/handDetection

hand detection with OpenCV and Qt

Primary LanguageC++GNU General Public License v3.0GPL-3.0

handDetection

Hand/gesture detection with OpenCV and Qt.

Video

skin segmentation

Image segmentation starts with RGB to HSV color-space conversion of the input frame. Hue and Saturation channels are relevant for the segmentation process while Value is discarded as too dependent on lighting conditions.

In a Hue/Saturation representation, each pixel has a position on a 2D plane:

hue/saturation space

If a reference skin tone is set on the plane, each pixel in the input frame can be characterized by its euclidean distance from the reference point. A non-linear function (gaussian kernel) is applied to the euclidean distance for each pixel:

distance from reference skin tone + gaussian kernel

A median filter is used to reduce noise and binary thresholding is then used to obtain the segmented binary image:

binary threshold

distance transform

"A distance transform is a derived representation of a digital image which labels each pixel of the image with the distance to the nearest obstacle pixel ... A most common type of obstacle pixel is a boundary pixel in a binary image." (wiki)

Distance transform is applied to the binary image, resulting in a new image where each skin pixel is replaced by its distance from the nearest non-skin pixel (meaning that higher values are assigned to the center of the hand).

distance transform

fingers detection

The pixel with the higher distance transform value is set as the center of the hand, and its value (distance to the closest non-skin pixel) is used to determine the radius of the hand's palm inscribed circle (i.e. the largest circle contained in it). Fingers start at the boundary of this circle. Fingers region is bounded to another circle with the same center and 3x radius.

^^^^

*Short task 1:*
Return every line of the records that contains the string "qUnion".

*Rows:*
^^^^

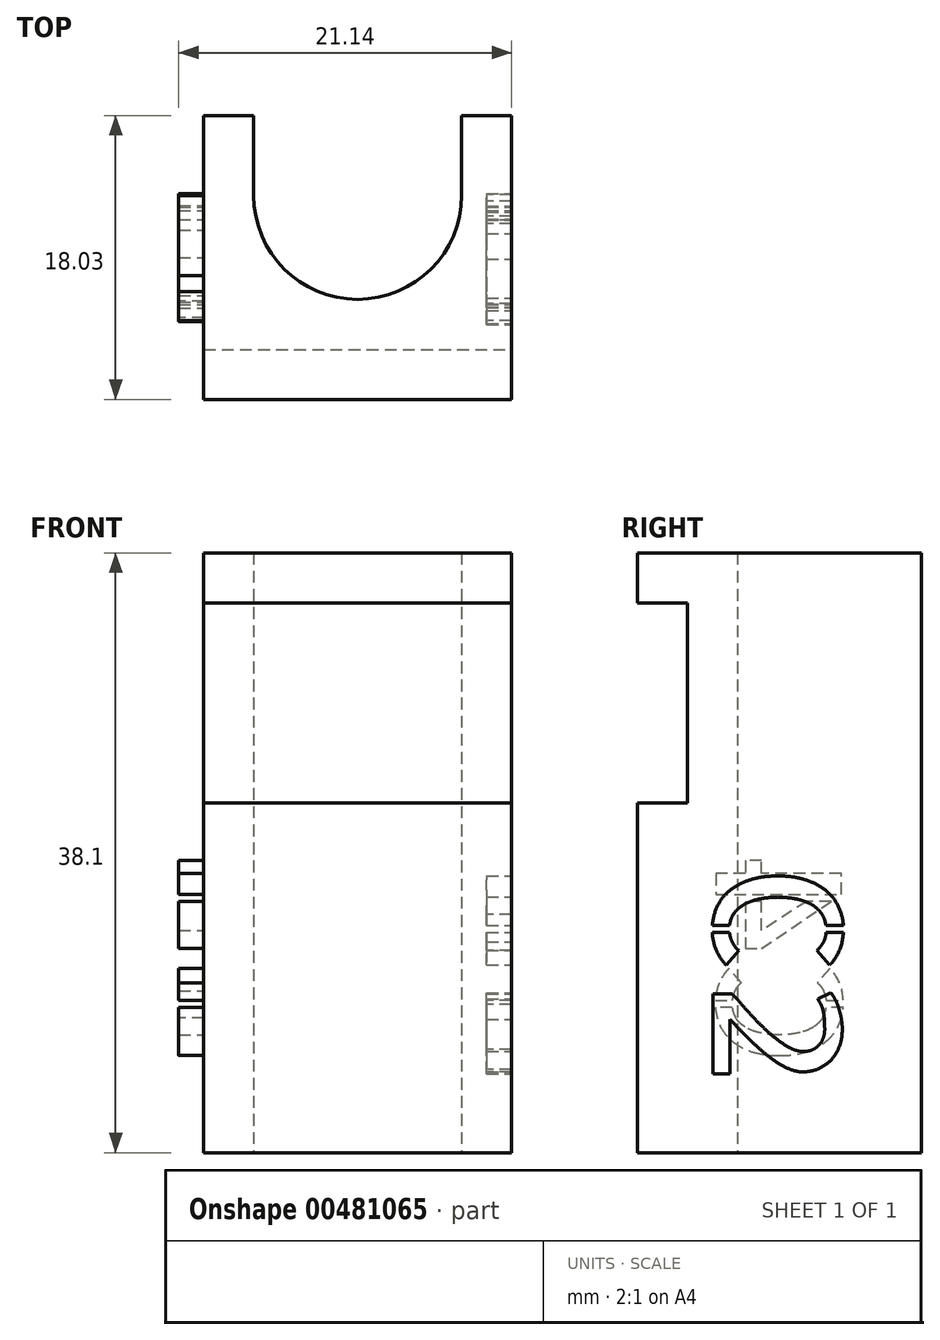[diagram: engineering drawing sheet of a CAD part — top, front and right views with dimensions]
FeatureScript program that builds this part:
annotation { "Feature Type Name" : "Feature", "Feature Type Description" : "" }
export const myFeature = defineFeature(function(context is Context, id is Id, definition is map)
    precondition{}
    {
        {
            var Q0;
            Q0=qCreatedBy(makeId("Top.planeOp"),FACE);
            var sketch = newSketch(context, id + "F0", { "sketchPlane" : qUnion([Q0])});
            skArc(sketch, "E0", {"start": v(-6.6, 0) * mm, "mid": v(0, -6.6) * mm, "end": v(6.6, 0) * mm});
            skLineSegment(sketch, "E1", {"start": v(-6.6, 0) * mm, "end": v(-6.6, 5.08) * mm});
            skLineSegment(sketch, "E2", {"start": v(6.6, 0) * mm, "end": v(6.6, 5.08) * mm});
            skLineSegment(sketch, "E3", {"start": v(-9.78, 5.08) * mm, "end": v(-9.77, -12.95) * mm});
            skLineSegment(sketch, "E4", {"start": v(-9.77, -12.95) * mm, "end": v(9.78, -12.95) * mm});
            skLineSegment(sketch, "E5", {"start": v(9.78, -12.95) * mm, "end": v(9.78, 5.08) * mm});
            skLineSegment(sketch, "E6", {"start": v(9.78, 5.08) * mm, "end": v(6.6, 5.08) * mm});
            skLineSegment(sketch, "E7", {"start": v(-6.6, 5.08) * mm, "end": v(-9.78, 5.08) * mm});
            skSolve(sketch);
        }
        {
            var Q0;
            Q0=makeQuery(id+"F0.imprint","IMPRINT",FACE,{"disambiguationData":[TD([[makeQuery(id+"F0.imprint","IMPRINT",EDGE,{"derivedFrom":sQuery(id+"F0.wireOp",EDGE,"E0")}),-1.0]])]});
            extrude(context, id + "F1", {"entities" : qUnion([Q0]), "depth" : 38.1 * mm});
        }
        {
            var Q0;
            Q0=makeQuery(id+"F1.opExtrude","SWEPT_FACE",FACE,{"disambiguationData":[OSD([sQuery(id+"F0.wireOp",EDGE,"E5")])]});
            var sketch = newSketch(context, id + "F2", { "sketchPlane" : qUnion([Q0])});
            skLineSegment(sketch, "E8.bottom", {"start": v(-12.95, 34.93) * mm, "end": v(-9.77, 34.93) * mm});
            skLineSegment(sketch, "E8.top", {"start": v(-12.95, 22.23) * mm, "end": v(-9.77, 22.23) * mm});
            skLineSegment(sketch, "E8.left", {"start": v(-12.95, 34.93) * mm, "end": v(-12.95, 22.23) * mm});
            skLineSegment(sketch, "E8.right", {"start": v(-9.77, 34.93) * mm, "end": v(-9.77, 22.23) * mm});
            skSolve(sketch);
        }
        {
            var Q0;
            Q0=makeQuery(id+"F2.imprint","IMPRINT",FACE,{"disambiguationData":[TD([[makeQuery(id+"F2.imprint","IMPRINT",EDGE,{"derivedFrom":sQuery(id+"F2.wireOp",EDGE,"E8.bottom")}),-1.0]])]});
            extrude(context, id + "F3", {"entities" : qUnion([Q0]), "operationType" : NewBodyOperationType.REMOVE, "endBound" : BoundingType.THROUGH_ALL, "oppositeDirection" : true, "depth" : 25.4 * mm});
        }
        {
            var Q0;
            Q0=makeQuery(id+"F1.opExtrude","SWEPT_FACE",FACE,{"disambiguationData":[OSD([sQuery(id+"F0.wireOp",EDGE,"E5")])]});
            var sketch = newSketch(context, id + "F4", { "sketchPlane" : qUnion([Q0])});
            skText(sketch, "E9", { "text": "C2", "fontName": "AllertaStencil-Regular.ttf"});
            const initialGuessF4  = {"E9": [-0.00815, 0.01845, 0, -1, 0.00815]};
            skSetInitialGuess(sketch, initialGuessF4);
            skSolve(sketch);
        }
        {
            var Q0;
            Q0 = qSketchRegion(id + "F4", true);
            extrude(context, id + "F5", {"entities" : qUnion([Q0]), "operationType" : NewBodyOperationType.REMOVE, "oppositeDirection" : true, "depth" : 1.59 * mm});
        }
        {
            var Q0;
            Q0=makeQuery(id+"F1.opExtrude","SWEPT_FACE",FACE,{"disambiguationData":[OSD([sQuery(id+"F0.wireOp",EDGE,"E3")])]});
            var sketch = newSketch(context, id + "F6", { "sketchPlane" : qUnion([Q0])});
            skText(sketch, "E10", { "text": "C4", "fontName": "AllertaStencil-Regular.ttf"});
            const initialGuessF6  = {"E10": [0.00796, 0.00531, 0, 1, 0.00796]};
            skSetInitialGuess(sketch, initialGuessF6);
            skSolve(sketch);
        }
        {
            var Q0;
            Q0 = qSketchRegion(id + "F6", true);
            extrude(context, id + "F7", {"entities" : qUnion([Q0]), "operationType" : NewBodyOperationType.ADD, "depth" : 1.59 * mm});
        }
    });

^^^^

*Short task 2:*
List the channels of the HSV color space that the hand-detection page above names.

*Worked answer 1:*
            var sketch = newSketch(context, id + "F0", { "sketchPlane" : qUnion([Q0])});
            extrude(context, id + "F1", {"entities" : qUnion([Q0]), "depth" : 38.1 * mm});
            var sketch = newSketch(context, id + "F2", { "sketchPlane" : qUnion([Q0])});
            extrude(context, id + "F3", {"entities" : qUnion([Q0]), "operationType" : NewBodyOperationType.REMOVE, "endBound" : BoundingType.THROUGH_ALL, "oppositeDirection" : true, "depth" : 25.4 * mm});
            var sketch = newSketch(context, id + "F4", { "sketchPlane" : qUnion([Q0])});
            extrude(context, id + "F5", {"entities" : qUnion([Q0]), "operationType" : NewBodyOperationType.REMOVE, "oppositeDirection" : true, "depth" : 1.59 * mm});
            var sketch = newSketch(context, id + "F6", { "sketchPlane" : qUnion([Q0])});
            extrude(context, id + "F7", {"entities" : qUnion([Q0]), "operationType" : NewBodyOperationType.ADD, "depth" : 1.59 * mm});

*Worked answer 2:*
Hue, Saturation, Value